The algorithms resulting from this research will be developed mainly to address the application of robot-human interaction in a social context, tested using a robotic active perception platform, fitted with the appropriate visual, auditory and proprioceptive sensing systems, designed to evoke the sense of intentionality. However, the proposed framework will be developed in a modular fashion -- this will allow its components to be reused in other contexts, such as cutting-edge applications for which there is a need for assisting and training operators of mission-critical control systems through attention guidance.

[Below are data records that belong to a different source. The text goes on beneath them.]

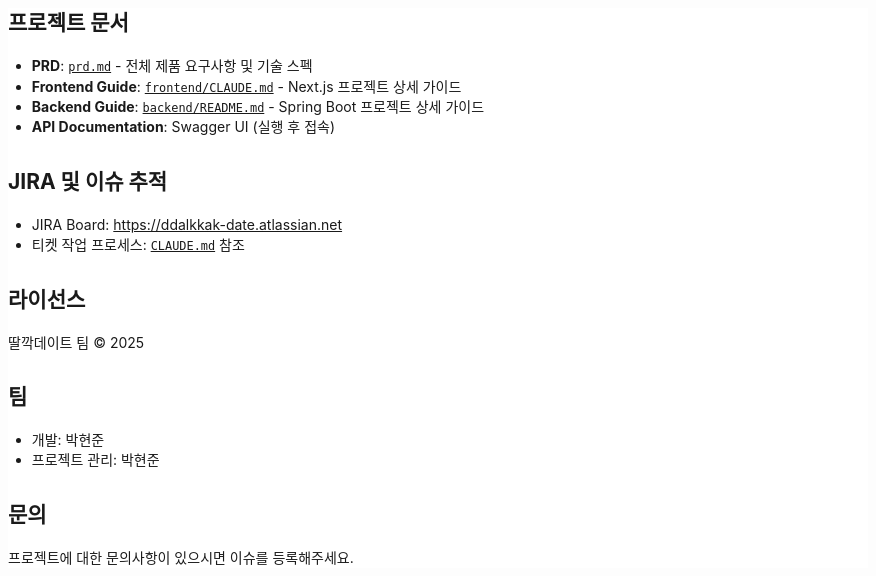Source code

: ## 프로젝트 문서

- **PRD**: [`prd.md`](./prd.md) - 전체 제품 요구사항 및 기술 스펙
- **Frontend Guide**: [`frontend/CLAUDE.md`](./frontend/CLAUDE.md) - Next.js 프로젝트 상세 가이드
- **Backend Guide**: [`backend/README.md`](./backend/README.md) - Spring Boot 프로젝트 상세 가이드
- **API Documentation**: Swagger UI (실행 후 접속)

## JIRA 및 이슈 추적

- JIRA Board: https://ddalkkak-date.atlassian.net
- 티켓 작업 프로세스: [`CLAUDE.md`](./CLAUDE.md) 참조

## 라이선스

딸깍데이트 팀 © 2025

## 팀

- 개발: 박현준
- 프로젝트 관리: 박현준

## 문의

프로젝트에 대한 문의사항이 있으시면 이슈를 등록해주세요.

Therefore, with this research we expect to contribute with a significant breakthrough, not only specifically in social robotics, but also in human-machine interaction or automatic surveillance systems, for which assessing intent or attention control might be crucial factors - see Fig. 2. On the other hand, since robots offer the possibility of studying the processes underlying joint attention in a repeatable and separable fashion, we also expect this research to shed further light on this important human social skill (Fig. 2).

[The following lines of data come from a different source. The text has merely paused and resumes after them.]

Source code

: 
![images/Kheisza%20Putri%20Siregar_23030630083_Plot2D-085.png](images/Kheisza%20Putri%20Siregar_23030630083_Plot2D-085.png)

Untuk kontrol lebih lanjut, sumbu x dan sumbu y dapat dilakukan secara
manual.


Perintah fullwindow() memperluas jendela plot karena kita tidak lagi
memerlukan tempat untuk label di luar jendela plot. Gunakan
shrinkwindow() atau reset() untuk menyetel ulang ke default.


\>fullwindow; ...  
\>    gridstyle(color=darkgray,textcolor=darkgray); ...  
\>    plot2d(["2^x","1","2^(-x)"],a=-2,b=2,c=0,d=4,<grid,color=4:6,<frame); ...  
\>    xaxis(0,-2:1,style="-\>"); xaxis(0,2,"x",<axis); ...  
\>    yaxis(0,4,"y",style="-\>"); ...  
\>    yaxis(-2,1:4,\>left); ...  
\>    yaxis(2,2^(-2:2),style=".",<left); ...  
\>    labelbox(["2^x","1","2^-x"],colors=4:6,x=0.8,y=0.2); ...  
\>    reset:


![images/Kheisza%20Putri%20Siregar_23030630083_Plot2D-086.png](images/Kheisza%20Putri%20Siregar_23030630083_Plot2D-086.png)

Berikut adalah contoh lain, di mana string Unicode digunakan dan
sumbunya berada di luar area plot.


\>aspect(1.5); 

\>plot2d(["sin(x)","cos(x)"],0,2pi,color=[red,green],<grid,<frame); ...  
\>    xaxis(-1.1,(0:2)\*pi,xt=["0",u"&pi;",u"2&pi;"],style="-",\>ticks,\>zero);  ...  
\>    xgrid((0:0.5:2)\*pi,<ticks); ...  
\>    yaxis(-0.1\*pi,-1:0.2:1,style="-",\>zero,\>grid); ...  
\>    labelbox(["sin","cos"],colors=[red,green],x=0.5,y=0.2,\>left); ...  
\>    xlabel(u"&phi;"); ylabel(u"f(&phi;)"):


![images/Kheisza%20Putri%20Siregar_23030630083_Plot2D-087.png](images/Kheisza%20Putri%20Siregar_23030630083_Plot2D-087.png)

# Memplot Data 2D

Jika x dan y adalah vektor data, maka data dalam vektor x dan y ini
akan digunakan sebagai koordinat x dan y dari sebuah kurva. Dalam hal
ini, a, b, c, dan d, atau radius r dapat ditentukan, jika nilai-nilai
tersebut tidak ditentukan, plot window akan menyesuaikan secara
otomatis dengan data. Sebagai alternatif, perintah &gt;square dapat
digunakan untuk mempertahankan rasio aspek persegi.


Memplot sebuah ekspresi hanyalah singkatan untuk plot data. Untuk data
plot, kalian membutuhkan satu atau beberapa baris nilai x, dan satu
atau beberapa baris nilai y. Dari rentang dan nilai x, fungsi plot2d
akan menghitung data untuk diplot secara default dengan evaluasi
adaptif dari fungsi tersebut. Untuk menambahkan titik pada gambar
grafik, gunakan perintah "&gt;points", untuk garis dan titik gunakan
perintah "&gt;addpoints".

[DNR+10] Paulo Drews Jr, Pedro Núñez, Rui Rocha, M. Campos, and Jorge Dias. Novelty Detection and 3D Shape Retrieval using Superquadrics and Multi-Scale Sampling for Autonomous Mobile Robots. In Proc. of 2010 IEEE Int. Conf. on Robotics and Automation (ICRA'2010), Anchorage, Alaska, USA, May 38 2010.
[FCBD12] João Filipe Ferreira, Miguel Castelo-Branco, and Jorge Dias. A hierarchical Bayesian framework for multimodal active perception. Adaptive Behavior, Adaptive Behavior, 20(3):172-190, June 2012.
[FLD11] João Filipe Ferreira, Jorge Lobo, and Jorge Dias. Bayesian realtime perception algorithms on GPU Real-time implementation of Bayesian models for multimodal perception using CUDA. Journal of Real-Time Image Processing, 6(3):171186, September 2011.
[QKA+11] João Quintas, Kamrad Khoshhal, Hadi Aliakbarpour, Martin Hofmann, and Jorge Dias. Using Concurrent Hidden Markov Models To Analyse Human Behaviours In A Smart Home Environment. In Wiamis 2011, 12th international Workshop on Image Analysis for Multimedia Interactive Services (WIAMIS), 1315 April 2011.
[SD11] Luís Santos and Jorge Dias. Hierarchy and Reversibility in Human Motion Modelling: A Bayesian Approach. In 1st Workshop on Recognition and Action for Scene Understanding (REACTS) 2011, 2011.